> **Descripción de tarea**
¿Qué líneas del listado contienen la palabra "humans"? Selecciónalas y cópialas completas, teniendo en cuenta que se distinguen mayúsculas y minúsculas.

------------------------------------------------

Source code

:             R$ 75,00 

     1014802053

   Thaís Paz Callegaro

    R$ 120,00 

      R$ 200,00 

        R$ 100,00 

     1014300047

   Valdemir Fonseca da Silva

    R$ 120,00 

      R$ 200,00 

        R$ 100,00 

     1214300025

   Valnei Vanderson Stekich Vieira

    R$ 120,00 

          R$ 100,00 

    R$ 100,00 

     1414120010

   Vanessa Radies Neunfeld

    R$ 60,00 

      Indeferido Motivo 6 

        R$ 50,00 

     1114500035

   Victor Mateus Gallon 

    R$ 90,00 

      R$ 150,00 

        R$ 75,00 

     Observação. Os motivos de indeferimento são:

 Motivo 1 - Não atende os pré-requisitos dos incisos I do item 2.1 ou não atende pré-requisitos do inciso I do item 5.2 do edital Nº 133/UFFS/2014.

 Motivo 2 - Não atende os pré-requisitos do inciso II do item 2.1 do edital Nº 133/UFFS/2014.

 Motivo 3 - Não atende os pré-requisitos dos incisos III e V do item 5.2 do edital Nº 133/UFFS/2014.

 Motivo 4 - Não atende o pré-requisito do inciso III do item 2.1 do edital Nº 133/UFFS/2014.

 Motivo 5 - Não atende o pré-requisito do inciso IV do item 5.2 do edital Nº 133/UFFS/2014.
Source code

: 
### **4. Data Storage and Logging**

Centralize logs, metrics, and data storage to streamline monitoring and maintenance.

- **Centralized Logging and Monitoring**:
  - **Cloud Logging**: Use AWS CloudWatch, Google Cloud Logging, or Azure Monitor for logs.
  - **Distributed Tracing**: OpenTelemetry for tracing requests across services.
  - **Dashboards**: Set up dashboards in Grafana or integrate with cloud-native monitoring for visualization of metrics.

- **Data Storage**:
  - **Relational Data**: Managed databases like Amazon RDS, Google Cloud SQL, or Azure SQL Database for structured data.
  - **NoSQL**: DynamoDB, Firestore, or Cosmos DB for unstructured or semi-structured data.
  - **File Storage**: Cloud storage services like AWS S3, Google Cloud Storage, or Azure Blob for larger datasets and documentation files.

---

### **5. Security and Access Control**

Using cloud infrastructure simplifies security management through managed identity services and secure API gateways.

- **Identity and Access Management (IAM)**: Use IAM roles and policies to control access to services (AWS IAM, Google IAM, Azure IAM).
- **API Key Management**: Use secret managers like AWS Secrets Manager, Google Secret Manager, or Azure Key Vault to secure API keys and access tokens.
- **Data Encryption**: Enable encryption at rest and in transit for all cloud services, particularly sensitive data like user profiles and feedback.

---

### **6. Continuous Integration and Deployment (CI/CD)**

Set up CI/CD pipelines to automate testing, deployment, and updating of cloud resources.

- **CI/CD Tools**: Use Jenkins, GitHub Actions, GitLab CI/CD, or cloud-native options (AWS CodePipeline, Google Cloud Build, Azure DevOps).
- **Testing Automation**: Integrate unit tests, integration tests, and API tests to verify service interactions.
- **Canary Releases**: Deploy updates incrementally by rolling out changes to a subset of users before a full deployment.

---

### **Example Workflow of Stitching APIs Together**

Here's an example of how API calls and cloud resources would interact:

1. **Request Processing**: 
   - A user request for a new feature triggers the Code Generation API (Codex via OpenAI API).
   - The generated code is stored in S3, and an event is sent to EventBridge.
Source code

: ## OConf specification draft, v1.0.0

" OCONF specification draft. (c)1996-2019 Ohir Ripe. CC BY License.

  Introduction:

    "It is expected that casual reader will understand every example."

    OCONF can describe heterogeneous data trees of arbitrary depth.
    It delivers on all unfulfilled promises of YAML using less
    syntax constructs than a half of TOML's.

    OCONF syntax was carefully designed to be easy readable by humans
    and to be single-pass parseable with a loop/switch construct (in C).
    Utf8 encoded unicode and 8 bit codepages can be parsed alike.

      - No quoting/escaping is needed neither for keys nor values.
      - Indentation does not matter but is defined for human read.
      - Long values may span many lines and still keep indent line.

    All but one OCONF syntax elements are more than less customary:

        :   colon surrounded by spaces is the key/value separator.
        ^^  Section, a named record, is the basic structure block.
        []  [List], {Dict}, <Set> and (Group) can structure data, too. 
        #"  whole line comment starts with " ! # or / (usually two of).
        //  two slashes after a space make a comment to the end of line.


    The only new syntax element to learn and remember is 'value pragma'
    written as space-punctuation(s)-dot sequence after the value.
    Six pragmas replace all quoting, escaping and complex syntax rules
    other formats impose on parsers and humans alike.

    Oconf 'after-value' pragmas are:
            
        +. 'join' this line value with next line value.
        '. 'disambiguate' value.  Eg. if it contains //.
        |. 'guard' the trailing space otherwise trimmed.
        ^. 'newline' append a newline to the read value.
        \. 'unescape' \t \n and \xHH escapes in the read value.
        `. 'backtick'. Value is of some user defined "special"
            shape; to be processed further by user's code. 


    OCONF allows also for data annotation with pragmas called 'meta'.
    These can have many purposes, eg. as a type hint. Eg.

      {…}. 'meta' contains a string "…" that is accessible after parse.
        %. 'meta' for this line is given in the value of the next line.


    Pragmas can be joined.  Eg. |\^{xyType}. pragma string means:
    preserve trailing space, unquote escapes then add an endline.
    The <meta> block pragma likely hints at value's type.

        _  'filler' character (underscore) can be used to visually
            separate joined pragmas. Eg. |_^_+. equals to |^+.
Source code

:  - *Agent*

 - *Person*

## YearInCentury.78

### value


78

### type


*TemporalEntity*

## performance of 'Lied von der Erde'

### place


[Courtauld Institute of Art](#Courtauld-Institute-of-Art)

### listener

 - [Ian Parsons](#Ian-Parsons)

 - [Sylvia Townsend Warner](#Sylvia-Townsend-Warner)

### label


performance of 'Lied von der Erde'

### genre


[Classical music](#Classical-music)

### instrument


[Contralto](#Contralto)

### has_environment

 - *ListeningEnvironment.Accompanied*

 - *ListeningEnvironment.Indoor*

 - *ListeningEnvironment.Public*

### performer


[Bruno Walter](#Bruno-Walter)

------------------------------------------------

> **Respuesta final**
    OCONF syntax was carefully designed to be easy readable by humans
    other formats impose on parsers and humans alike.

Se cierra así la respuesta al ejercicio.